# [TASK GOAL]
Show, from the entries below, every line in which "homosexualité" appears.
--- EXTRACTED INFORMATION Enclosed Below ---
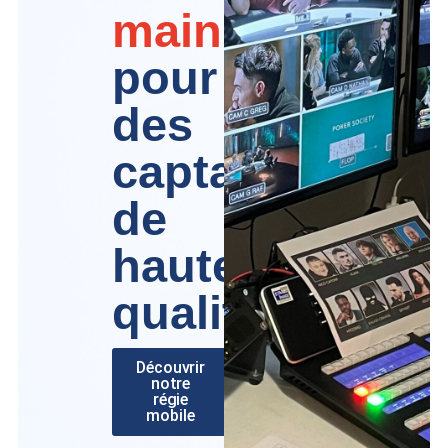
main
pour
des
captations
de
haute
qualité
Découvrir
notre
régie
mobile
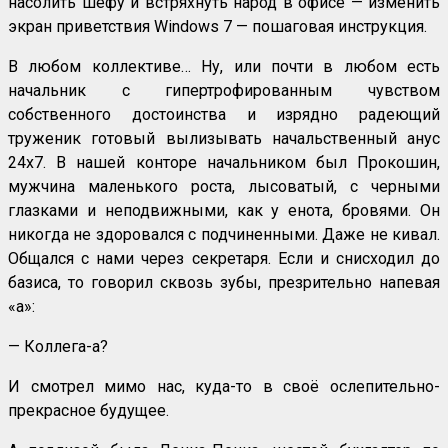
насолить шефу и встряхнуть народ в офисе — изменить
экран приветствия Windows 7 — пошаговая инструкция.
В любом коллективе… Ну, или почти в любом есть
начальник с гипертрофированным чувством
собственного достоинства и изрядно радеющий
труженик готовый вылизывать начальственный анус
24х7. В нашей конторе начальником был Прокошин,
мужчина маленького роста, лысоватый, с черными
глазками и неподвижными, как у енота, бровями. Он
никогда не здоровался с подчиненными. Даже не кивал.
Общался с нами через секретаря. Если и снисходил до
базиса, то говорил сквозь зубы, презрительно напевая
«а»:
— Коллега-а?
И смотрел мимо нас, куда-то в своё ослепительно-
прекрасное будущее.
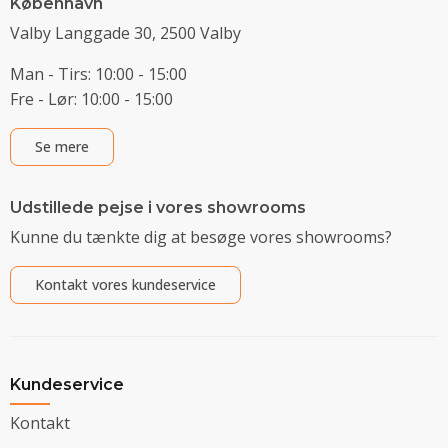
København
Valby Langgade 30, 2500 Valby
Man - Tirs: 10:00 - 15:00
Fre - Lør: 10:00 - 15:00
Se mere
Udstillede pejse i vores showrooms
Kunne du tænkte dig at besøge vores showrooms?
Kontakt vores kundeservice
Kundeservice
Kontakt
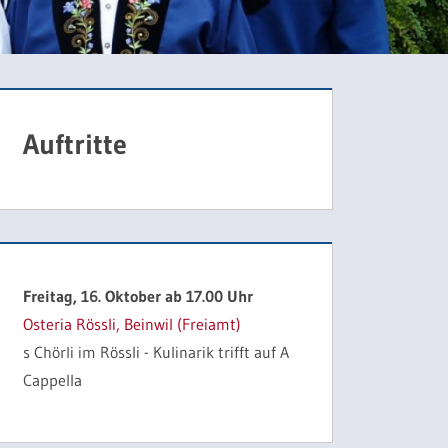
Auftritte
Freitag, 16. Oktober ab 17.00 Uhr
Osteria Rössli, Beinwil (Freiamt)
s Chörli im Rössli - Kulinarik trifft auf A
Cappella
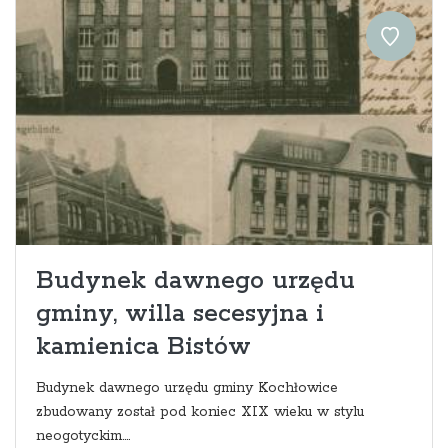
Budynek dawnego urzędu
gminy, willa secesyjna i
kamienica Bistów
Budynek dawnego urzędu gminy Kochłowice
zbudowany został pod koniec XIX wieku w stylu
neogotyckim....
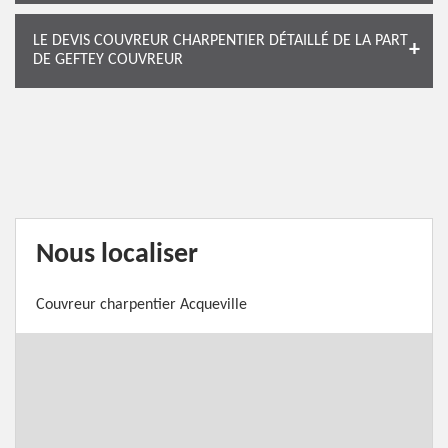
LE DEVIS COUVREUR CHARPENTIER DÉTAILLÉ DE LA PART
DE GEFTEY COUVREUR
Nous localiser
Couvreur charpentier Acqueville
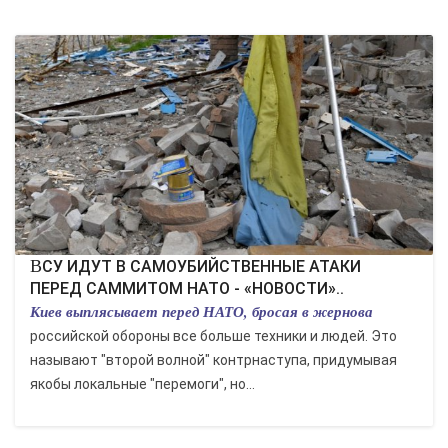
ВСУ ИДУТ В САМОУБИЙСТВЕННЫЕ АТАКИ
ПЕРЕД САММИТОМ НАТО - «НОВОСТИ»..
Киев выплясывает перед НАТО, бросая в жернова
российской обороны все больше техники и людей. Это
называют "второй волной" контрнаступа, придумывая
якобы локальные "перемоги", но...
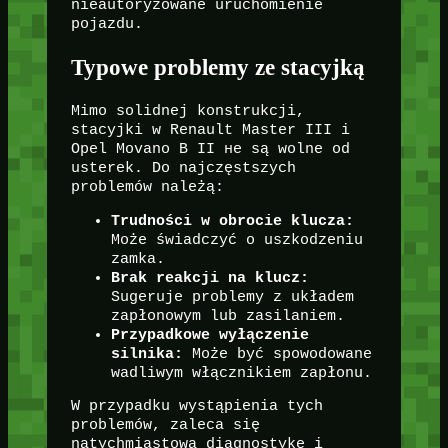
nieautoryzowane uruchomienie
pojazdu.
Typowe problemy ze stacyjką
Mimo solidnej konstrukcji,
stacyjki w Renault Master III i
Opel Movano B II не są wolne od
usterek. Do najczęstszych
problemów należą:
Trudności w obrocie klucza:
Może świadczyć o uszkodzeniu
zamka.
Brak reakcji na klucz:
Sugeruje problemy z układem
zapłonowym lub zasilaniem.
Przypadkowe wyłączenie
silnika:
Może być spowodowane
wadliwym włącznikiem zapłonu.
W przypadku wystąpienia tych
problemów, zaleca się
natychmiastową diagnostykę i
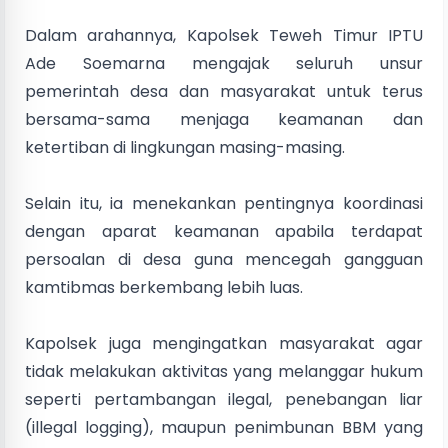
Dalam arahannya, Kapolsek Teweh Timur IPTU
Ade Soemarna mengajak seluruh unsur
pemerintah desa dan masyarakat untuk terus
bersama-sama menjaga keamanan dan
ketertiban di lingkungan masing-masing.
Selain itu, ia menekankan pentingnya koordinasi
dengan aparat keamanan apabila terdapat
persoalan di desa guna mencegah gangguan
kamtibmas berkembang lebih luas.
Kapolsek juga mengingatkan masyarakat agar
tidak melakukan aktivitas yang melanggar hukum
seperti pertambangan ilegal, penebangan liar
(illegal logging), maupun penimbunan BBM yang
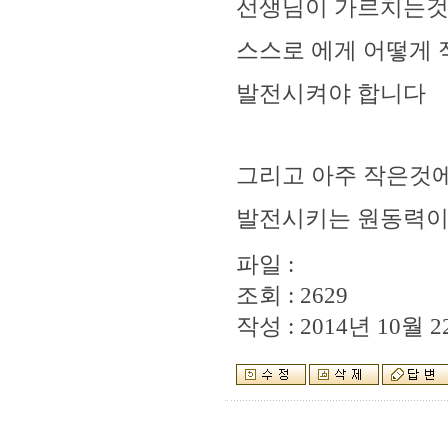
선생님이 가르치는것
스스로 에게 어떻게
발전시켜야 합니다
그리고 아주 작은것에
발전시키는 원동력이 
파일 :
조회 : 2629
작성 : 2014년 10월 22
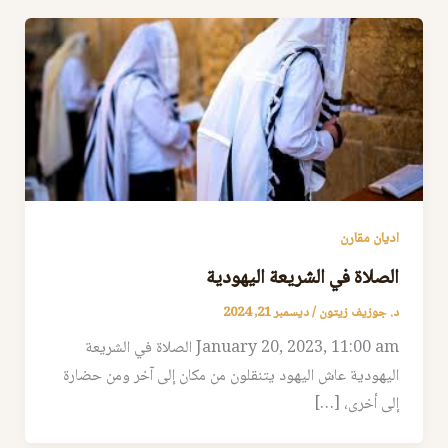
اديان مقارن
الصلاة في الشريعة اليهودية
د. جوزيف زيتون
/
ديسمبر 21, 2024
January 20, 2023, 11:00 am الصلاة في الشريعة
اليهودية عاش اليهود يتنقلون من مكان إلى آخر ومن حضارة
إلى أخرى، […]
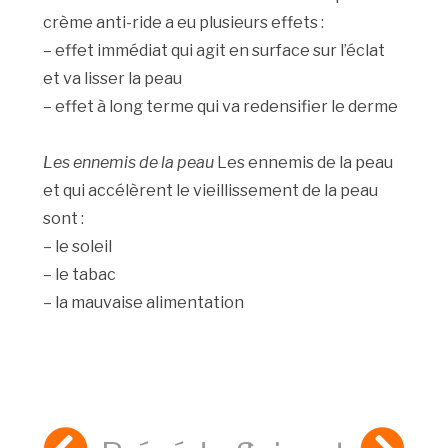
crème anti-ride a eu plusieurs effets :
– effet immédiat qui agit en surface sur l’éclat
et va lisser la peau
– effet à long terme qui va redensifier le derme
Les ennemis de la peau
Les ennemis de la peau
et qui accélèrent le vieillissement de la peau
sont :
– le soleil
– le tabac
– la mauvaise alimentation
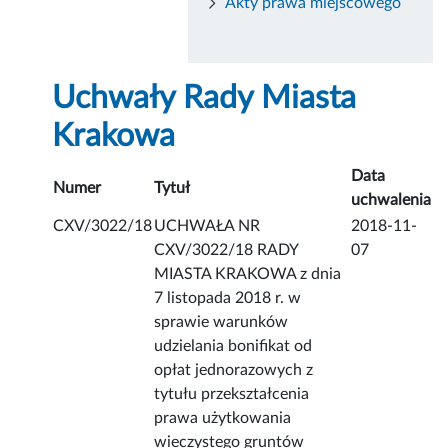
Akty prawa miejscowego
Uchwały Rady Miasta
Krakowa
Data
Numer
Tytuł
uchwalenia
CXV/3022/18
UCHWAŁA NR
2018-11-
CXV/3022/18 RADY
07
MIASTA KRAKOWA z dnia
7 listopada 2018 r. w
sprawie warunków
udzielania bonifikat od
opłat jednorazowych z
tytułu przekształcenia
prawa użytkowania
wieczystego gruntów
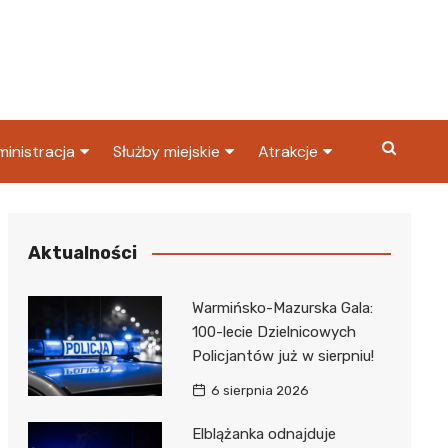
inistracja
Służby miejskie
Atrakcje
ząd miasta
Straż pożarna
Co warto zobaczyć w
Dąbrowie Górniczej?
ortowy
OPS
Policja
Aktualności
Najpopularniejsze miejsc
S
Straż miejska
w Dąbrowie Górniczej
Warmińsko-Mazurska Gala:
ząd Skarbowy
100-lecie Dzielnicowych
Policjantów już w sierpniu!
6 sierpnia 2026
Elblążanka odnajduje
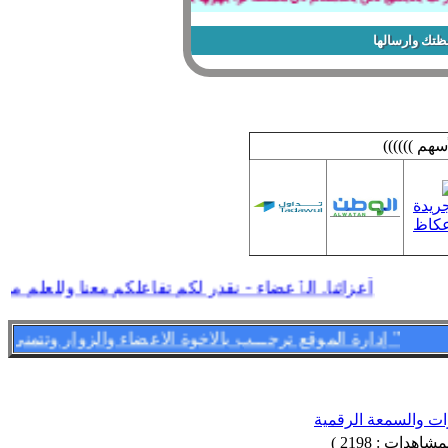
ظتك وارسالها
سهم ))))))
أعزائنا. الٱعضاء - نقدر لكم تفاعلكم معنا وللعلم مشا
" إدارة الموقع ترحـــب بالاخوة الاعضاء والزوار وتتمنى لهم قضـــاء اسعد الاوقات وامتعها فى الموقع وتسعد بمشاركاتهم وتواجدهم فى كل لحظه - وأهـــــلا وســـهلا بالجمـــــيع "
ات والسمعة الرقمية
شاهدات : 2198 )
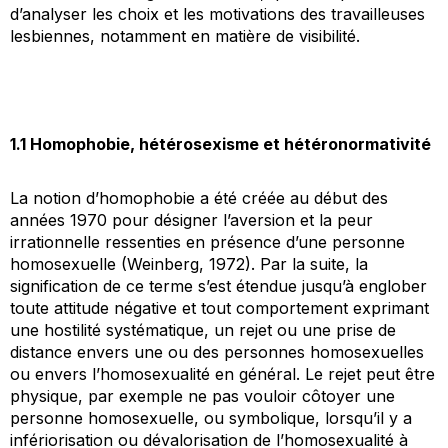
d’analyser les choix et les motivations des travailleuses
lesbiennes, notamment en matière de visibilité.
1.1 Homophobie, hétérosexisme et hétéronormativité
La notion d’homophobie a été créée au début des
années 1970 pour désigner l’aversion et la peur
irrationnelle ressenties en présence d’une personne
homosexuelle (Weinberg, 1972). Par la suite, la
signification de ce terme s’est étendue jusqu’à englober
toute attitude négative et tout comportement exprimant
une hostilité systématique, un rejet ou une prise de
distance envers une ou des personnes homosexuelles
ou envers l’homosexualité en général. Le rejet peut être
physique, par exemple ne pas vouloir côtoyer une
personne homosexuelle, ou symbolique, lorsqu’il y a
infériorisation ou dévalorisation de l’homosexualité à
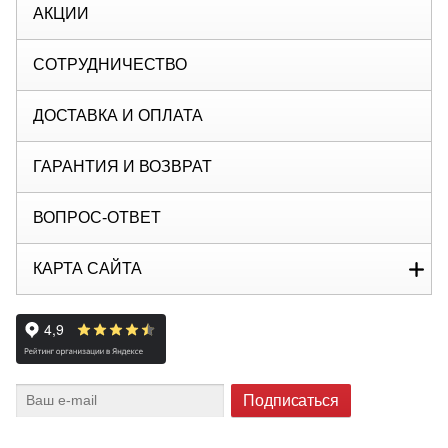
АКЦИИ
СОТРУДНИЧЕСТВО
ДОСТАВКА И ОПЛАТА
ГАРАНТИЯ И ВОЗВРАТ
ВОПРОС-ОТВЕТ
КАРТА САЙТА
--- End of Enclosed EXTRACTED INFORMATION ---
# [RESULT OF THIS EXERCISE]
ou envers l’homosexualité en général. Le rejet peut être
infériorisation ou dévalorisation de l’homosexualité à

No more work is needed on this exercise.